BEIRUT: Activists at a demonstration in support of civil marriage said they were optimistic about the chances of amending the law, despite their rally’s low turnout, which many blamed on the timing. Several activists gathered in Martyrs Square Monday afternoon to voice their support for civil marriage, an issue which has gained momentum in recent weeks following one couple’s much-publicized efforts to register their own civil union.
Under current legislation, civil marriages conducted abroad are recognized by the state, but divorce, custody and inheritance are all decided according to the husband’s sect.
“We have two serious messages to send today,” Roger Bejjani, one of the organizers, told the assembled crowd.
“First, to the men of faith, without exception and with all due respect ... we ask you to limit yourselves to religious matters and take your hands off our issues and the personal choices of the people,” Bejjani said.
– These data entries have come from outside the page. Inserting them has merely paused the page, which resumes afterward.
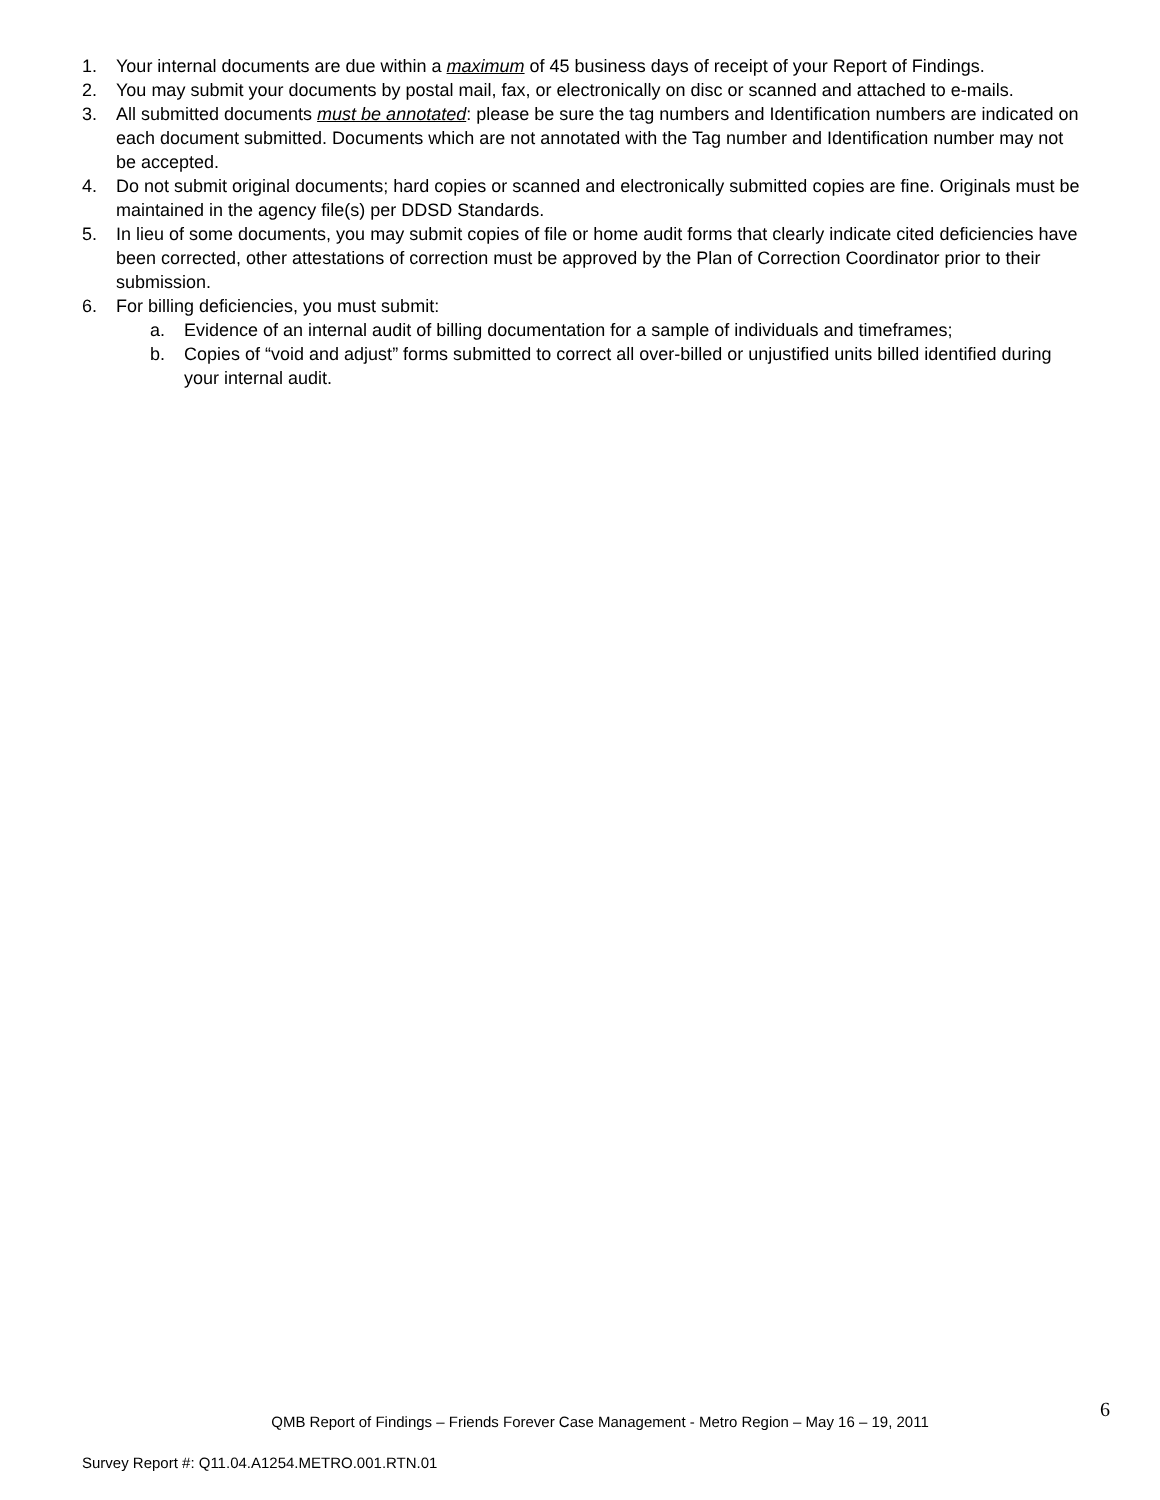1. Your internal documents are due within a maximum of 45 business days of receipt of your Report of Findings.
2. You may submit your documents by postal mail, fax, or electronically on disc or scanned and attached to e-mails.
3. All submitted documents must be annotated: please be sure the tag numbers and Identification numbers are indicated on each document submitted. Documents which are not annotated with the Tag number and Identification number may not be accepted.
4. Do not submit original documents; hard copies or scanned and electronically submitted copies are fine. Originals must be maintained in the agency file(s) per DDSD Standards.
5. In lieu of some documents, you may submit copies of file or home audit forms that clearly indicate cited deficiencies have been corrected, other attestations of correction must be approved by the Plan of Correction Coordinator prior to their submission.
6. For billing deficiencies, you must submit:
a. Evidence of an internal audit of billing documentation for a sample of individuals and timeframes;
b. Copies of “void and adjust” forms submitted to correct all over-billed or unjustified units billed identified during your internal audit.
6
QMB Report of Findings – Friends Forever Case Management - Metro Region – May 16 – 19, 2011
Survey Report #: Q11.04.A1254.METRO.001.RTN.01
To the politicians, he continued, “We do not want to hear superficial and empty slogans anymore ... work on building a true state where human rights, equality between man and woman, absolute freedom, secularism, modernity, peace, job opportunities, prosperity, welfare, social justice and security for the elderly prevail.”
Maria Helou, who attended the gathering, said she hoped it would increase pressure on the government and the prime minister to throw their support behind the initiative. President Michel Sleiman has already come out in favor of optional civil marriage.
“We’re in a new era, a modern era,” said 22-year-old Helou, who held a sign that read in Arabic: “I want a civil marriage, even if [he is] from my sect.”
“It’s time for us to make the change while the issue is still warm.
“It’s a right, it’s a civil right, it’s not just to be married,” she said.
Adel Moubarak, 50, said even though he married in a Maronite ceremony, he wants his children to have civil marriages. “I go to church every week, I am very religious, but this is a law,” Moubarak said. “We don’t want to continue living under the [rule of] priests and the mufti; we’re looking to the future. We hope to eventually see a civil marriage law that is obligatory, not optional ... The second phase is a civil state.”
Support for amending the law to recognize civil marriage contracts appears to be growing, and many activists like Moubarak see no contradiction between their faith and their desire for a secular state. But on a popular level, the division between pro- and anti-civil marriage factions often breaks down into secular versus religious camps, and the rhetoric can get heated.
Abir Ward, 34, took a hard-line approach. When asked about her sign, which read “religious marriage = uncivil marriage” she said: “When I say religious marriage is equivalent to uncivil marriage, basically I’m saying this is depriving people of the right to coexist.”
“Politicians and religious people are always calling for coexistence,” she continued.
“How can we coexist if we’re not even allowed to intermarry?”